An example of an empty English dictionary:
(define D-0
  (dictionary
   '(eng)
   "ABCDEFGHIJKLMNOPQRSTUVWXYZabcdefghijklmnopqrstuvwxyz"
   '() '() '() (hash)))
An empty English-Tatar bilingual dictionary:
(define D-B-0
  (dictionary
   '(eng tat)
   "" '() '() '() (hash)))

struct

(struct sdef (n attrs))

  n : string?
  attrs : (hash/c symbol? string?)
interpretation: a symbol definition.
  • sdef-n : grammatical symbol used in dictionary pardefs or entries.

  • sdef-attrs : user-defined attributes with name and value

value

SDEF-0 : sdef?

A noun symbol.

(define SDEF-0 (sdef "n" (hash 'c "Noun")))

struct

(struct pardef (n con attrs))

  n : string?
  con : (listof e?)
  attrs : (hash/c symbol? string?)
interpretation: a paradigm definition.

struct

(struct section (n type con attrs))

  n : string?
  type : (or/c STANDARD PREBLANK POSTBLANK INCONDITIONAL)
  con : (listof e?)
  attrs : (hash/c symbol? string?)
interpretation: a section of a dictionary with entries
  • section-n : name/id of the section

  • section-type : A quote from the {official documentation}:The value of the attribute type is used to express the kind of string tokenization applied in each dictionary section: the possible values of this attribute are: \"standard\", for almost all the forms of the dictionary (conditional mode), \"preblank\" and \"postblank\", for the forms that require an unconditional tokenisation and the placing of a blank (before and after, respectively), and \"inconditional\" for the rest of forms that require unconditional tokenization."

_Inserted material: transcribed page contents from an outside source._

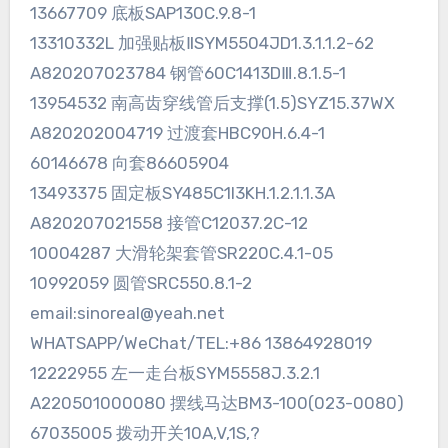
13667709 底板SAP130C.9.8-1
13310332L 加强贴板ⅡSYM5504JD1.3.1.1.2-62
A820207023784 钢管60C1413DⅢ.8.1.5-1
13954532 南高齿穿线管后支撑(1.5)SYZ15.37WX
A820202004719 过渡套HBC90H.6.4-1
60146678 向套86605904
13493375 固定板SY485C1I3KH.1.2.1.1.3A
A820207021558 接管C12037.2C-12
10004287 大滑轮架套管SR220C.4.1-05
10992059 圆管SRC550.8.1-2
email:sinoreal@yeah.net
WHATSAPP/WeChat/TEL:+86 13864928019
12222955 左一走台板SYM5558J.3.2.1
A220501000080 摆线马达BM3-100(023-0080)
67035005 拨动开关10A,V,1S,?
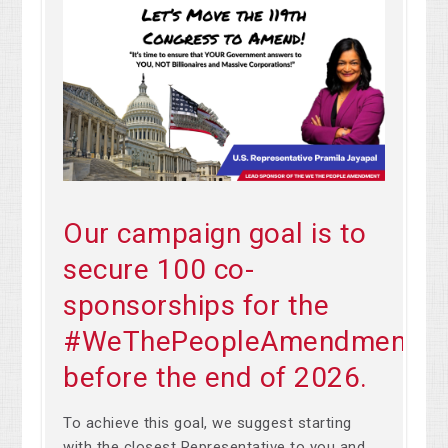
Our campaign goal is to
secure 100 co-
sponsorships for the
#WeThePeopleAmendment
before the end of 2026.
To achieve this goal, we suggest starting
with the closest Representative to you and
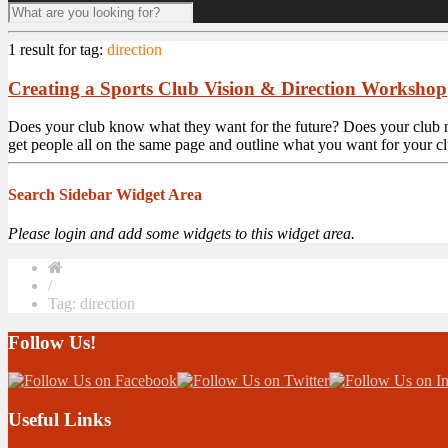
1 result for
tag:
direction
Creating a Sports Club Vision & Direction Workshop
Does your club know what they want for the future? Does your club 
get people all on the same page and outline what you want for your cl
Search Sidebar Widget Area
Please login and add some widgets to this widget area.
/
Tag: direction
Follow Us!
Useful Links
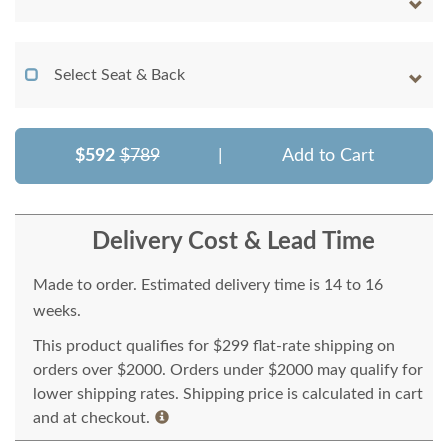
Select Seat & Back
$592
$789
|
Add to Cart
Delivery Cost & Lead Time
Made to order. Estimated delivery time is 14 to 16
weeks.
This product qualifies for $299 flat-rate shipping on
orders over $2000. Orders under $2000 may qualify for
lower shipping rates. Shipping price is calculated in cart
and at checkout.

  • section-con : content (entries)

  • section-attrs : any additional attributes

struct

(struct e (o re lm l r par attrs))

  o : (or/c #f NA NG)
  re : (or/c #f string?)
  lm : (or/c #f string?)
  l : string?
  r : string?
  par : (or/c #f string?)
  attrs : (hash/c symbol? any/c)
interpretation: an entry in a dictionary paradigm or section.
  • e-o : usage restriction, either NA (‘do Not Analyse’, only generate this form) or NG (‘do Not Generate’, only analyse this form) or #f (not set)

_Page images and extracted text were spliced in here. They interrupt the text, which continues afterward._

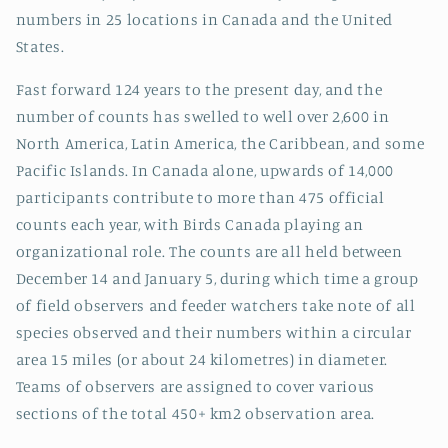
numbers in 25 locations in Canada and the United
States.
Fast forward 124 years to the present day, and the
number of counts has swelled to well over 2,600 in
North America, Latin America, the Caribbean, and some
Pacific Islands. In Canada alone, upwards of 14,000
participants contribute to more than 475 official
counts each year, with Birds Canada playing an
organizational role. The counts are all held between
December 14 and January 5, during which time a group
of field observers and feeder watchers take note of all
species observed and their numbers within a circular
area 15 miles (or about 24 kilometres) in diameter.
Teams of observers are assigned to cover various
sections of the total 450+ km2 observation area.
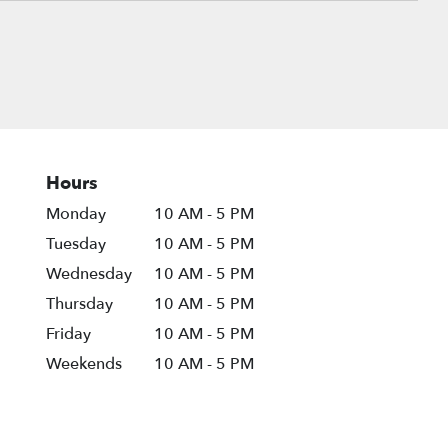
Hours
Monday
10 AM - 5 PM
Tuesday
10 AM - 5 PM
Wednesday
10 AM - 5 PM
Thursday
10 AM - 5 PM
Friday
10 AM - 5 PM
Weekends
10 AM - 5 PM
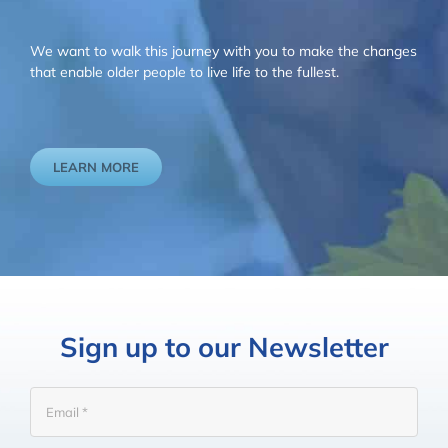
We want to walk this journey with you to make the changes
that enable older people to live life to the fullest.
LEARN MORE
Sign up to our Newsletter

  • e-re : regular expression or #f (not set)

  • e-lm : lemma or #f (not set)

  • e-l : left/upper/lexical string

  • e-r : right/lower/surface string

  • e-par : name of the (inflection) paradigm or #f (not set)

  • e-attrs : any additional attributes

procedure

(parse-dix bidix)  dictionary?

  bidix : string?
WISHLIST ITEM. Parse .dix file and return a dictionary.

procedure

(parse-lexc lexc)  dictionary?

  lexc : string?
WISHLIST ITEM. Parse .lexc file and return a dictionary.

procedure

(dictionary->dix d)  string?

  d : dictionary?
WISHLIST ITEM. Convert a dictionary into a .dix file.

procedure

(dictionary->lexc d)  string?

  d : dictionary?
WISHLIST ITEM. Convert a dictionary into a .lexc file.

2.3 Apertium-pkg

struct

(struct apkg (id
    gitattributes
    gitignore
    authors
    copying
    changelog
    news
    autogen.sh))
  id : string?
  gitattributes : string?
  gitignore : string?
  authors : string?
  copying : string?
  changelog : string?
  news : string?
  autogen.sh : string?
An abstract linguistic data package from the Apertium project.
  • id : by convention ISO 639-3 code of the language, e.g. kaz, or a pair of ISO 639-3 codes, e.g. kaz-tat

Content common to all Apertium linguistic data packages. Corresponds to any-module of apertium-init.